O nosso nome é o NOSSO nome, por mais comum que possa ser. Joões há muitos no mundo, mas há um João específico que é aquele João, com as suas qualidades, defeitos, feitios e individualidades. Estar a errar no nosso nome, e ainda insistir no erro, é dizer que "esta pessoinha é tão insignificante que nem me esforçarei minimamente para corrigir ou sequer recordar de como se chama. Estas pessoas são as mesmas que tratam os empregados de mesa por "Psst" e que "Obrigado" e "Se faz favor" são como às calças à boca-de-sino, que já se usaram mas que entretanto já nos deixámos disso.

O exemplo dos nomes é o que mais me toca, precisamente porque é o tipo de falta de respeito mais pessoal que pode haver. Ninguém nos está a ofender moralmente, não estão a dizer que alguém é isto ou aquilo nem tampouco a chamar nomes a uma progenitora, mas este tipo de ofensa, e pouco caso para com o outro, demonstra que cada vez mais queremos saber menos das pessoas. Na verdade todos os exemplos que dei demonstram isso mesmo.

Não sou sociólogo mas sou muito "teoriologo", e embora não elabore teorias da conspiração elaboro algumas acerca da sociedade. Situações como a que se viveu no Euro 2020, dos adeptos da Inglaterra que individualizaram a culpa da derrota em 3 jogadores da própria selecção, demonstram que é cada vez mais simples faltar-se ao respeito a uma pessoa só, do que a toda uma comunidade.
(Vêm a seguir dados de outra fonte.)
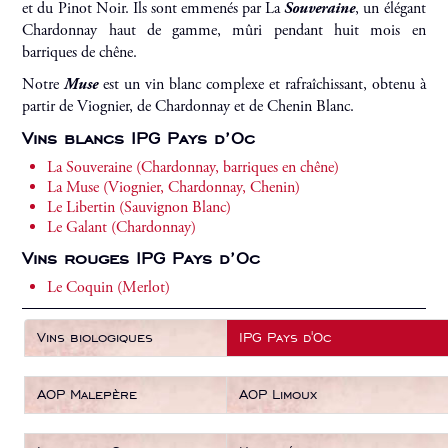
et du Pinot Noir. Ils sont emmenés par La
Souveraine
, un élégant
Chardonnay haut de gamme, mûri pendant huit mois en
barriques de chêne.
Notre
Muse
est un vin blanc complexe et rafraîchissant, obtenu à
partir de Viognier, de Chardonnay et de Chenin Blanc.
Vins blancs IPG Pays d’Oc
La Souveraine (Chardonnay, barriques en chêne)
La Muse (Viognier, Chardonnay, Chenin)
Le Libertin (Sauvignon Blanc)
Le Galant (Chardonnay)
Vins rouges IPG Pays d’Oc
Le Coquin (Merlot)
Vins biologiques
IPG Pays d'Oc
AOP Malepère
AOP Limoux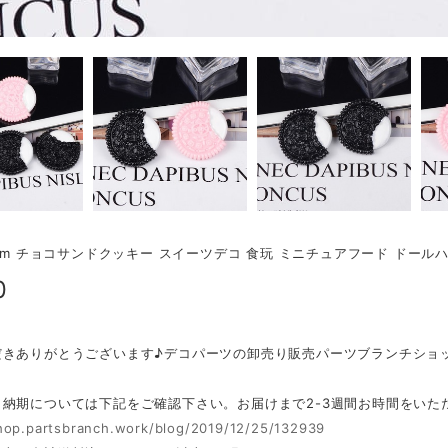
5mm チョコサンドクッキー スイーツデコ 食玩 ミニチュアフード ドールハ
0
だきありがとうございます♪デコパーツの卸売り販売パーツブランチショ
・納期については下記をご確認下さい。お届けまで2-3週間お時間をいた
shop.partsbranch.work/blog/2019/12/25/132939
Isto porque as comunidades são enormes minorias que, cada vez mais, vão tendo sempre associações, membros partidários e individualidades do mundo social que os defendem porque acaba por ficar bem, quando se falta ao respeito a uma pessoa só então estão a faltar ao respeito a uma pessoa que está mesmo SÓ. Reparem que este caso não teve manchetes porque os jogadores foram ofendidos individualmente. O que chamou à atenção foi porque foram vítimas de racismo e a comunidade negra foi toda ofendida. Com uma sociedade a querer cada vez menos saber de cada um de nós, é natural que depois, mesmo que camufladamente, existam pessoas que se comportem como se o outro seja apenas um nada. Ainda por cima muitos deles podem até ter lido livros do Gustavo Santos, que gosta de afirmar que "aquilo que importa é o EU.Todos à volta são nada, o importante é aquilo com que vivo e eu vivo 24 horas com o EU".

Lamento pelo Gustavo Santos, porque se o EU de quem gosta for igual ao ELE que nós vemos, então é uma desgraça, e lamento por todos os que se focam demasiado no EU e que que acabam por ser um eu seco e vazio que mal se dará com um ELES e que dificilmente terá um NÓS.